• [Task brief]: Each record here should be printed again exactly; please leave its pictures out.

• [Data excerpts]:

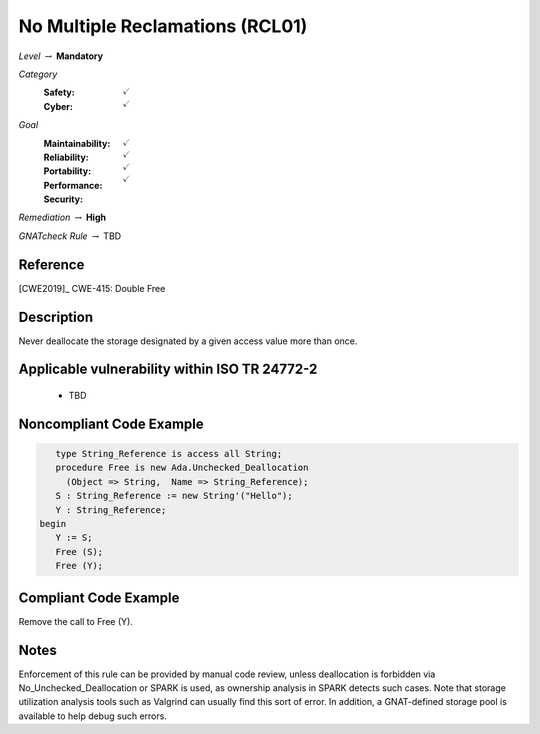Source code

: ----------------------------------
No Multiple Reclamations (RCL01)
----------------------------------

*Level* :math:`\rightarrow` **Mandatory**

*Category*
   :Safety: :math:`\checkmark`
   :Cyber: :math:`\checkmark`

*Goal*
   :Maintainability: :math:`\checkmark`
   :Reliability: :math:`\checkmark`
   :Portability: :math:`\checkmark`
   :Performance: 
   :Security: :math:`\checkmark`

*Remediation* :math:`\rightarrow` **High**

*GNATcheck Rule* :math:`\rightarrow` TBD

"""""""""""
Reference
"""""""""""

[CWE2019]_ CWE-415: Double Free

"""""""""""""
Description
"""""""""""""

Never deallocate the storage designated by a given access value more than once.

""""""""""""""""""""""""""""""""""""""""""""""""
Applicable vulnerability within ISO TR 24772-2 
""""""""""""""""""""""""""""""""""""""""""""""""

   * TBD

"""""""""""""""""""""""""""
Noncompliant Code Example
"""""""""""""""""""""""""""

.. code:: Ada

      type String_Reference is access all String;
      procedure Free is new Ada.Unchecked_Deallocation
    	(Object => String,  Name => String_Reference);
      S : String_Reference := new String'("Hello");
      Y : String_Reference;
   begin
      Y := S;
      Free (S);
      Free (Y);
   
""""""""""""""""""""""""
Compliant Code Example
""""""""""""""""""""""""

Remove the call to Free (Y).

"""""""
Notes
"""""""

Enforcement of this rule can be provided by manual code review, unless deallocation is forbidden via No_Unchecked_Deallocation or SPARK is used, as ownership analysis in SPARK detects such cases. Note that storage utilization analysis tools such as Valgrind can usually find this sort of error. In addition, a GNAT-defined storage pool is available to help debug such errors.
   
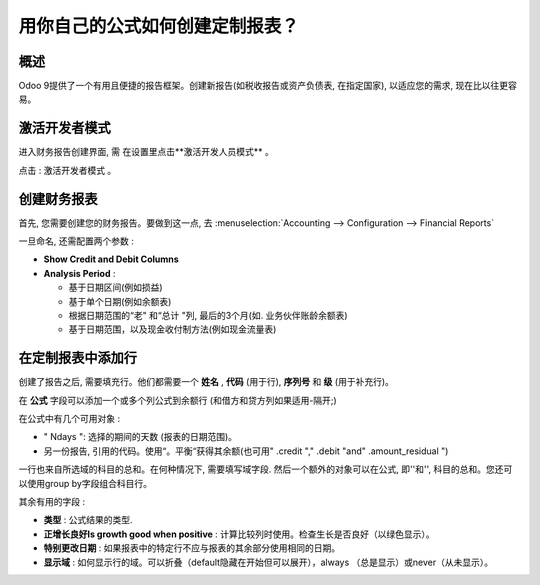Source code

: ==========================================================
用你自己的公式如何创建定制报表？
==========================================================

概述
========

Odoo 9提供了一个有用且便捷的报告框架。创建新报告(如税收报告或资产负债表, 在指定国家),
以适应您的需求, 现在比以往更容易。

激活开发者模式
===========================

进入财务报告创建界面, 需 在设置里点击**激活开发人员模式** 。

.. image:: media/customize01.png
   :align: center

点击 : 激活开发者模式 。

.. image:: media/customize03.png
   :align: center

创建财务报表
============================

首先, 您需要创建您的财务报告。要做到这一点, 去 
:menuselection:`Accounting --> Configuration --> Financial Reports`

.. image:: media/customize02.png
   :align: center

一旦命名, 还需配置两个参数 :

-  **Show Credit and Debit Columns**

-  **Analysis Period** :

   -  基于日期区间(例如损益)

   -  基于单个日期(例如余额表)

   -  根据日期范围的“老" 和“总计 "列, 最后的3个月(如. 业务伙伴账龄余额表)

   -  基于日期范围，以及现金收付制方法(例如现金流量表)

在定制报表中添加行
=================================

创建了报告之后, 需要填充行。他们都需要一个 **姓名** , **代码** (用于行), **序列号** 和 **级** (用于补充行)。

.. image:: media/customize04.png
   :align: center

在 **公式** 字段可以添加一个或多个列公式到余额行 (和借方和贷方列如果适用-隔开;)

在公式中有几个可用对象 :

-  " Ndays ": 选择的期间的天数 (报表的日期范围)。

-  另一份报告, 引用的代码。使用“。平衡“获得其余额(也可用" .credit "," .debit "and" .amount_residual ")

一行也来自所选域的科目的总和。在何种情况下, 需要填写域字段. 然后一个额外的对象可以在公式, 即''和'', 科目的总和。您还可以使用group by字段组合科目行。

其余有用的字段 :

-  **类型** : 公式结果的类型.

-  **正增长良好Is growth good when positive** : 计算比较列时使用。检查生长是否良好（以绿色显示）。


-  **特别更改日期** : 如果报表中的特定行不应与报表的其余部分使用相同的日期。

-  **显示域** : 如何显示行的域。可以折叠（default隐藏在开始但可以展开），always （总是显示）或never（从未显示）。

.. seealso::
    * :doc:`main_reports`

• [Problem solution]:
Source code

: ----------------------------------
No Multiple Reclamations (RCL01)
----------------------------------

*Level* :math:`\rightarrow` **Mandatory**

*Category*
   :Safety: :math:`\checkmark`
   :Cyber: :math:`\checkmark`

*Goal*
   :Maintainability: :math:`\checkmark`
   :Reliability: :math:`\checkmark`
   :Portability: :math:`\checkmark`
   :Performance: 
   :Security: :math:`\checkmark`

*Remediation* :math:`\rightarrow` **High**

*GNATcheck Rule* :math:`\rightarrow` TBD

"""""""""""
Reference
"""""""""""

[CWE2019]_ CWE-415: Double Free

"""""""""""""
Description
"""""""""""""

Never deallocate the storage designated by a given access value more than once.

""""""""""""""""""""""""""""""""""""""""""""""""
Applicable vulnerability within ISO TR 24772-2 
""""""""""""""""""""""""""""""""""""""""""""""""

   * TBD

"""""""""""""""""""""""""""
Noncompliant Code Example
"""""""""""""""""""""""""""

.. code:: Ada

      type String_Reference is access all String;
      procedure Free is new Ada.Unchecked_Deallocation
    	(Object => String,  Name => String_Reference);
      S : String_Reference := new String'("Hello");
      Y : String_Reference;
   begin
      Y := S;
      Free (S);
      Free (Y);
   
""""""""""""""""""""""""
Compliant Code Example
""""""""""""""""""""""""

Remove the call to Free (Y).

"""""""
Notes
"""""""

Enforcement of this rule can be provided by manual code review, unless deallocation is forbidden via No_Unchecked_Deallocation or SPARK is used, as ownership analysis in SPARK detects such cases. Note that storage utilization analysis tools such as Valgrind can usually find this sort of error. In addition, a GNAT-defined storage pool is available to help debug such errors.
   
Source code

: ==========================================================
用你自己的公式如何创建定制报表？
==========================================================

概述
========

Odoo 9提供了一个有用且便捷的报告框架。创建新报告(如税收报告或资产负债表, 在指定国家),
以适应您的需求, 现在比以往更容易。

激活开发者模式
===========================

进入财务报告创建界面, 需 在设置里点击**激活开发人员模式** 。

.. image:: media/customize01.png
   :align: center

点击 : 激活开发者模式 。

.. image:: media/customize03.png
   :align: center

创建财务报表
============================

首先, 您需要创建您的财务报告。要做到这一点, 去 
:menuselection:`Accounting --> Configuration --> Financial Reports`

.. image:: media/customize02.png
   :align: center

一旦命名, 还需配置两个参数 :

-  **Show Credit and Debit Columns**

-  **Analysis Period** :

   -  基于日期区间(例如损益)

   -  基于单个日期(例如余额表)

   -  根据日期范围的“老" 和“总计 "列, 最后的3个月(如. 业务伙伴账龄余额表)

   -  基于日期范围，以及现金收付制方法(例如现金流量表)

在定制报表中添加行
=================================

创建了报告之后, 需要填充行。他们都需要一个 **姓名** , **代码** (用于行), **序列号** 和 **级** (用于补充行)。

.. image:: media/customize04.png
   :align: center

在 **公式** 字段可以添加一个或多个列公式到余额行 (和借方和贷方列如果适用-隔开;)

在公式中有几个可用对象 :

-  " Ndays ": 选择的期间的天数 (报表的日期范围)。

-  另一份报告, 引用的代码。使用“。平衡“获得其余额(也可用" .credit "," .debit "and" .amount_residual ")

一行也来自所选域的科目的总和。在何种情况下, 需要填写域字段. 然后一个额外的对象可以在公式, 即''和'', 科目的总和。您还可以使用group by字段组合科目行。

其余有用的字段 :

-  **类型** : 公式结果的类型.

-  **正增长良好Is growth good when positive** : 计算比较列时使用。检查生长是否良好（以绿色显示）。


-  **特别更改日期** : 如果报表中的特定行不应与报表的其余部分使用相同的日期。

-  **显示域** : 如何显示行的域。可以折叠（default隐藏在开始但可以展开），always （总是显示）或never（从未显示）。

.. seealso::
    * :doc:`main_reports`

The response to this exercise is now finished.